Exhibit 5.1


Wyrick Robbins Yate & Ponton LLP

4101 Lake Boone Trail, Suite 300

Raleigh, North Carolina 27607-7506


June 22, 2021


Citius Pharmaceuticals, Inc.

11 Commerce Drive, First Floor

Cranford, New Jersey 07016


Re:Registration Statement on Form S-8


Ladies and Gentlemen:


We have examined the Registration Statement on Form S-8 filed on or about the date hereof by Citius Pharmaceuticals, Inc.,

a Nevada corporation (the “Registrant”), with the Securities and Exchange Commission (the “Registration Statement”), in connection with the registration under the Securities Act of 1933, as amended, of 10,610,000 shares of the Registrant’s common stock, par value $0.001 per share (the “Shares”). We understand that 1,870,000 of the Shares are to be issued pursuant to the Citius Pharmaceuticals, Inc. 2020 Omnibus Stock Incentive Plan (the “2020 Plan”) and 8,740,000 of the Shares are to be issued pursuant to the Citius Pharmaceuticals, Inc. 2021 Omnibus Stock Incentive Plan (the “2021 Plan,” and together with the 2020 Plan, the “Plans”). In our examination, we have assumed the genuineness of all signatures, the authenticity of all documents submitted to us as originals and the conformity with the original of all documents submitted to us as copies thereof. As your legal counsel, we have examined the proceedings taken, and are familiar with the proceedings proposed to be taken, in connection with the sale of the Shares pursuant to the Plans.

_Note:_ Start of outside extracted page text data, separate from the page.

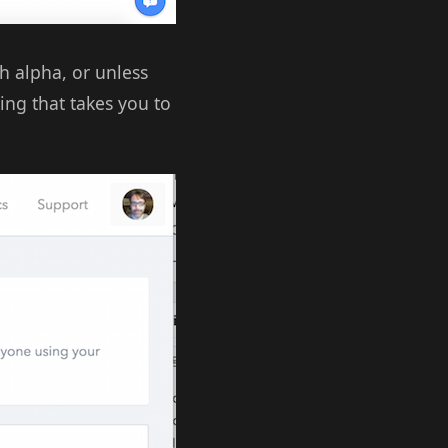
h alpha, or unless
king that takes you to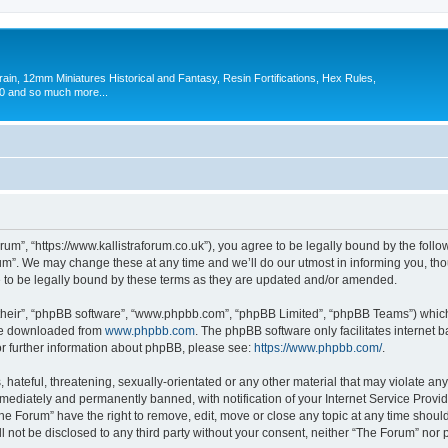
in, 12mm Miniatures Historical and Fantasy, Resin Fortifications, Hex Rules,
 and so much more...
um”, “https://www.kallistraforum.co.uk”), you agree to be legally bound by the follow
m”. We may change these at any time and we’ll do our utmost in informing you, thoug
to be legally bound by these terms as they are updated and/or amended.
their”, “phpBB software”, “www.phpbb.com”, “phpBB Limited”, “phpBB Teams”) which i
 be downloaded from
www.phpbb.com
. The phpBB software only facilitates internet
or further information about phpBB, please see:
https://www.phpbb.com/
.
hateful, threatening, sexually-orientated or any other material that may violate any
ediately and permanently banned, with notification of your Internet Service Provide
The Forum” have the right to remove, edit, move or close any topic at any time shoul
ll not be disclosed to any third party without your consent, neither “The Forum” nor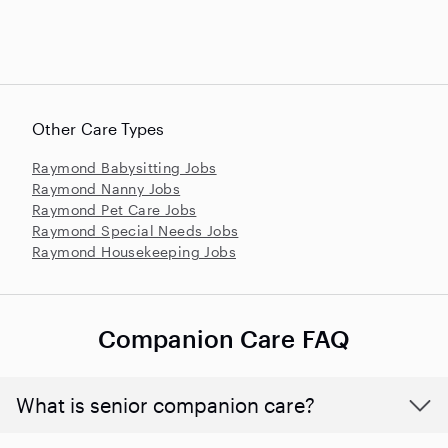
Other Care Types
Raymond Babysitting Jobs
Raymond Nanny Jobs
Raymond Pet Care Jobs
Raymond Special Needs Jobs
Raymond Housekeeping Jobs
Companion Care FAQ
What is senior companion care?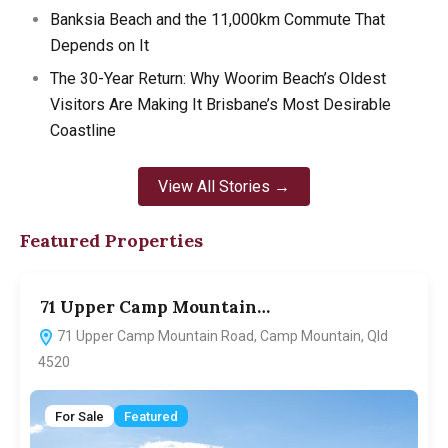
Banksia Beach and the 11,000km Commute That
Depends on It
The 30-Year Return: Why Woorim Beach’s Oldest
Visitors Are Making It Brisbane’s Most Desirable
Coastline
View All Stories →
Featured Properties
71 Upper Camp Mountain…
7
71 Upper Camp Mountain Road, Camp Mountain, Qld
4520
For Sale
Featured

It is our opinion that, upon completion of the proceedings being taken or contemplated by us, as your counsel, to be taken prior to the issuance of the Shares, the Shares when issued in the manner referred to in the Registration Statement and in accordance with the respective Plan, will be validly issued, fully paid and nonassessable.


This opinion is intended for use in connection with sale of the Shares in accordance with the Plans and is not to be relied upon for any other purpose. Our opinion set forth above is limited to the laws of the State of Nevada, including the statutory provisions and reported judicial decisions interpreting those laws and we do not express any opinion herein concerning any other laws.


This opinion is rendered as of the date first written above and based solely on our understanding of facts in existence as of such date after the aforementioned examination. We assume no obligation to advise you of any fact, circumstance, event or change in the law or the facts that may hereafter be brought to our attention whether or not such occurrence would affect or modify any of the opinions expressed herein.


We consent to the use of this opinion as an exhibit to the Registration Statement and further consent to the use of our name wherever appearing in the Registration Statement, including the prospectus constituting a part thereof, and any amendments thereto. In giving this consent, we do not hereby admit that this firm is within the category of persons whose consent is required under Section 7 of the Act or the rules and regulations promulgated thereunder by the Commission.